If your plugin fetches external data, configure the proxy in app-config.yaml to bypass browser CORS restrictions:

proxy:
  '/my-api':
    target: 'https://api.internal.corp'
    changeOrigin: true
    secure: true
    headers:
      Authorization: ${API_TOKEN}

3. Validation & Local Testing

Run the development server from the monorepo root:

yarn dev

The Backstage dev server will compile the plugin and inject it into the frontend bundle. Navigate to http://localhost:3000/my-dashboard to verify the route resolves. Open browser developer tools to confirm zero console warnings regarding missing peer dependencies or React version mismatches. Use yarn tsc to validate TypeScript compilation across the new plugin package:

yarn tsc --noEmit

Validation Checklist:

  • Route renders without HTTP 404 or hydration errors
  • Network tab confirms proxied API calls route through http://localhost:7007/api/proxy/my-api
  • Console remains clean of Invalid hook call or duplicate React instance warnings
  • yarn lint passes with zero critical violations

4. Edge Cases & Production Hardening

Common deployment failures stem from unhandled CORS policies when the plugin calls external APIs, or missing @backstage/core-plugin-api peer dependencies in package.json. If the sidebar icon fails to render, verify that the icon prop in App.tsx uses a valid @mui/icons-material export (Backstage uses MUI v5). For monorepo builds, ensure tsconfig.json references the plugin correctly to prevent module resolution errors during CI/CD.

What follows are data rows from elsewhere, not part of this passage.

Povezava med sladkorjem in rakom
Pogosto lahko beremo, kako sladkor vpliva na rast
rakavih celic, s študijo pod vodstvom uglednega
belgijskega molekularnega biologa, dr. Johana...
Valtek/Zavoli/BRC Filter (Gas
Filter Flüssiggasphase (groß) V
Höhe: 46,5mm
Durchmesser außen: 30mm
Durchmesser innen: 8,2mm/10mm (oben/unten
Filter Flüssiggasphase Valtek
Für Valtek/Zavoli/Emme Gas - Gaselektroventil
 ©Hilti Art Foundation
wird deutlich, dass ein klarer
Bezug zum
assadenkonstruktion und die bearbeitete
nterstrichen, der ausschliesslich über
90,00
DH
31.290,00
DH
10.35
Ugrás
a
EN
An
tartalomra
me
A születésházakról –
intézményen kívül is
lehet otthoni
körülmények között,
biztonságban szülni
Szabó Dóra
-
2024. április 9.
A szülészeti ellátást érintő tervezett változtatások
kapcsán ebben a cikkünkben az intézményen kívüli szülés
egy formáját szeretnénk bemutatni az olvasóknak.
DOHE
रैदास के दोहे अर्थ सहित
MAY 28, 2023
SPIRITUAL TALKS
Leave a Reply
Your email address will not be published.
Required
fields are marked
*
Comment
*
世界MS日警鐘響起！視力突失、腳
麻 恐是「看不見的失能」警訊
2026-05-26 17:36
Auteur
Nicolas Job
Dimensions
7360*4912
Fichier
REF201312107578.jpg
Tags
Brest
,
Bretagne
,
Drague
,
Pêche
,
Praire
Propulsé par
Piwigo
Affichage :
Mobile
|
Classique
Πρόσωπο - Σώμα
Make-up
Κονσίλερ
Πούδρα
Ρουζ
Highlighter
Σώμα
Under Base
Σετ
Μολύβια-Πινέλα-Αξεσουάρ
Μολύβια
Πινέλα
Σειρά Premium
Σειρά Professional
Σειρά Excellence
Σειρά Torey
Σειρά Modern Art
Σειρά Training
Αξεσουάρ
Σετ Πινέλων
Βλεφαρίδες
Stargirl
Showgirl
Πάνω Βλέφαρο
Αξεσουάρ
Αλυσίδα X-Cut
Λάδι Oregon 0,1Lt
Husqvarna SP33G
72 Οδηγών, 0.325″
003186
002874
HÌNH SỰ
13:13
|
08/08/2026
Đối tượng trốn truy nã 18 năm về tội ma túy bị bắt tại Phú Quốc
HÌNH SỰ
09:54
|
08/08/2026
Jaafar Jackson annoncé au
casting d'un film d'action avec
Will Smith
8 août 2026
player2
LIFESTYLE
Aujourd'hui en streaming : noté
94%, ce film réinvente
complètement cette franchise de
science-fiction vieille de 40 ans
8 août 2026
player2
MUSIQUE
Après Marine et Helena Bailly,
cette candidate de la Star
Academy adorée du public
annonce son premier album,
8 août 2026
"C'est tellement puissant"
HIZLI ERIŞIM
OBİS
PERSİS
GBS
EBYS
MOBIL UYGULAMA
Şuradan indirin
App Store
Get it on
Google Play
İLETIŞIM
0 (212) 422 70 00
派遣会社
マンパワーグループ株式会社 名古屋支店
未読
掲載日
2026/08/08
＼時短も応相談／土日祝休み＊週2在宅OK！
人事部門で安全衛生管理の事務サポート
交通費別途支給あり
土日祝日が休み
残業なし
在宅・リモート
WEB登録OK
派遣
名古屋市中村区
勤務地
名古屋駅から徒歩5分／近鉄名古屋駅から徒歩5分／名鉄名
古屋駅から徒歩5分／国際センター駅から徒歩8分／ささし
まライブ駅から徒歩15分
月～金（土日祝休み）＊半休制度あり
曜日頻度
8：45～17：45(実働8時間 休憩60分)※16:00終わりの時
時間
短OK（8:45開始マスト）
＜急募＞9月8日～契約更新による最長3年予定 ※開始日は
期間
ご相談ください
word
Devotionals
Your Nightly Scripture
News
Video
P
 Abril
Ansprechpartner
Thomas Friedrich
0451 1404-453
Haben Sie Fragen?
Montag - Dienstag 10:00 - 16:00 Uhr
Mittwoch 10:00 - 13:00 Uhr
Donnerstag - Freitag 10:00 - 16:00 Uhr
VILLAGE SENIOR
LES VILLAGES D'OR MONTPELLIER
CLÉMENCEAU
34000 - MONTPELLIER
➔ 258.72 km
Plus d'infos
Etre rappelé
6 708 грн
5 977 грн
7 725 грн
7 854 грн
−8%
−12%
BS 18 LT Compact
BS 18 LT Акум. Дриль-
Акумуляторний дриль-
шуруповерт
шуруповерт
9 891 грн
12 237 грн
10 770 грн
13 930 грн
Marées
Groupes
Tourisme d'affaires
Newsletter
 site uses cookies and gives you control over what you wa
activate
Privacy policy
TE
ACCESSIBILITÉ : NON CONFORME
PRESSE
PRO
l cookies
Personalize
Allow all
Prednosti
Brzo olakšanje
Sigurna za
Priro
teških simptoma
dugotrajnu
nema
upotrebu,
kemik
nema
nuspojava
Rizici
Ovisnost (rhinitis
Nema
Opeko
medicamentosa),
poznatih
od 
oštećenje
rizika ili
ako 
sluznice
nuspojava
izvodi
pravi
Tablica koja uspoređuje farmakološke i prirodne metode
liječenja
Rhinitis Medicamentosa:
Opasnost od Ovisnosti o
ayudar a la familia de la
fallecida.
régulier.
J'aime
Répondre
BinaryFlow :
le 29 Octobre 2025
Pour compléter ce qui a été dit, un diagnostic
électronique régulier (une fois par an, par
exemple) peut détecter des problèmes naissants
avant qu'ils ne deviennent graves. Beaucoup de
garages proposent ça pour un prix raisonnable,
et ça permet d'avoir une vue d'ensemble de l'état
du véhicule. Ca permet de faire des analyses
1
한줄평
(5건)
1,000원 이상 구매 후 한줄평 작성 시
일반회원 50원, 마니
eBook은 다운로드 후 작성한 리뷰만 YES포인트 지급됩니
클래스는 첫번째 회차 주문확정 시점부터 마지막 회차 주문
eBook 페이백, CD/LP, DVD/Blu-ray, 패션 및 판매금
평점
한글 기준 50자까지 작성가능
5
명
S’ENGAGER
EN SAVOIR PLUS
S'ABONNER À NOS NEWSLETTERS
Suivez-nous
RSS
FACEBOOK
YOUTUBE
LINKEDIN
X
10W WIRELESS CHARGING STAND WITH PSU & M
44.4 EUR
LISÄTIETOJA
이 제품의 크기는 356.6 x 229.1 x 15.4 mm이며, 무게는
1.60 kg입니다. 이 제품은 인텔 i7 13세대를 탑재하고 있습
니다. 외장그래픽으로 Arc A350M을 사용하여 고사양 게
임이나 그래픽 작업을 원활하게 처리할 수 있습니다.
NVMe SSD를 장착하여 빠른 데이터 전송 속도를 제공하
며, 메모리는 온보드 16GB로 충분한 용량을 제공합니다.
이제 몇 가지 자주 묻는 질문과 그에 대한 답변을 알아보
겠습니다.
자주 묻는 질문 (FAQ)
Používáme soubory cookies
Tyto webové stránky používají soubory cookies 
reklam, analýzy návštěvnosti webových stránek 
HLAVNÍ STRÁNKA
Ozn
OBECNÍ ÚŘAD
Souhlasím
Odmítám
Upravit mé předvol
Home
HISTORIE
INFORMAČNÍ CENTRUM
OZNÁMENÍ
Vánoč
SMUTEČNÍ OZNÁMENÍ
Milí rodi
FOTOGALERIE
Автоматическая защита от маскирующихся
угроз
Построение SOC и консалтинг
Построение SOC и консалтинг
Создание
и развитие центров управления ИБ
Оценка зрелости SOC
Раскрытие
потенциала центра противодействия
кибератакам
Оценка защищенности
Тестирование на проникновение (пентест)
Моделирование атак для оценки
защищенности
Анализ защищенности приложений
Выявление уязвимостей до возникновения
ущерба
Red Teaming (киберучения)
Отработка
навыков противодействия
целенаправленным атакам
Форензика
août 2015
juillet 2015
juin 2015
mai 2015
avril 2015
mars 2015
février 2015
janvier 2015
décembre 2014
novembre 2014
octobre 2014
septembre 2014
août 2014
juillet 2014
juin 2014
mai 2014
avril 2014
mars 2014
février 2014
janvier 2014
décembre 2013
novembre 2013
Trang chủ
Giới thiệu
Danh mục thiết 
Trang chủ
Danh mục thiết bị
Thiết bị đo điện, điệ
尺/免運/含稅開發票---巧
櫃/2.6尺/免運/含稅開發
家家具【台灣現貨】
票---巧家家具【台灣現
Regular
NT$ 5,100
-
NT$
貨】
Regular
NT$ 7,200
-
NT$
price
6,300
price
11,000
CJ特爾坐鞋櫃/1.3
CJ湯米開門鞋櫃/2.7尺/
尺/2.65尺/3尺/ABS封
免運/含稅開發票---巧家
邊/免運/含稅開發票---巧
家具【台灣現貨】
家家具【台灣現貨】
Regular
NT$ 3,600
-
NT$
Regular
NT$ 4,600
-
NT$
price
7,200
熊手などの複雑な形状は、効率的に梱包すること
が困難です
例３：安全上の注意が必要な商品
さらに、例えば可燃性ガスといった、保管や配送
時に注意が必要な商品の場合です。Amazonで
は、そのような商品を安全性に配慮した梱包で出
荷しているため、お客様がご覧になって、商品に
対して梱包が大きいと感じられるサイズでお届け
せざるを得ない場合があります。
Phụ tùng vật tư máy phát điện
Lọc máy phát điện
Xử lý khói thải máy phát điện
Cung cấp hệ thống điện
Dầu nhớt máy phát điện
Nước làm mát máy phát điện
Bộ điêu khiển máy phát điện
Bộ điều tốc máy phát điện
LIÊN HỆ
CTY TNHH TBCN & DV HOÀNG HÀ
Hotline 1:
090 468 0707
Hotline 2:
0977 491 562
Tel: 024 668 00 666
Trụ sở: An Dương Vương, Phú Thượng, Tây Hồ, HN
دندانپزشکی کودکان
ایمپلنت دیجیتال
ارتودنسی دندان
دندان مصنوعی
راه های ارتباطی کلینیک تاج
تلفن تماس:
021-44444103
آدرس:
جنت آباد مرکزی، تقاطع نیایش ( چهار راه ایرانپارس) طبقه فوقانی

Rapid Resolution & Rollback:

  • Crash on load: Revert packages/app/src/App.tsx route registration, clear build artifacts (rm -rf node_modules/.cache packages/app/dist), and rebuild.
  • Missing dependencies: Add @backstage/core-plugin-api to peerDependencies in plugins/my-dashboard/package.json and run yarn install.
  • CI pipeline failure: Run yarn tsc --noEmit and yarn build:backend locally to isolate strict-mode type errors before merging.

Common Pitfalls

  • Omitting peer dependency declarations in package.json causing runtime React version conflicts
  • Hardcoding API endpoints instead of using the Backstage proxy configuration
  • Failing to export the plugin routeRef from the plugin package, breaking dynamic routing
  • Ignoring TypeScript strict mode during scaffolding, leading to silent build failures in CI

Frequently Asked Questions

How do I share state between my new frontend plugin and core Backstage components?

Use the @backstage/core-plugin-api to create custom extension data refs or leverage the existing identityApi and configApi for cross-plugin communication without breaking encapsulation.

Can I deploy the frontend plugin independently of the backend?

Frontend plugins are bundled as static assets compiled into the core Backstage app. Independent deployment requires the entire Backstage app to be rebuilt. Runtime plugin loading is not supported in standard Backstage; all plugins are compiled in at build time.

Why does my plugin fail to load in production builds?

Production builds often strip development-only dependencies. Verify that all @backstage/* packages are listed under peerDependencies and devDependencies, and that your Webpack configuration (managed by @backstage/cli) correctly aliases React to prevent duplicate instances.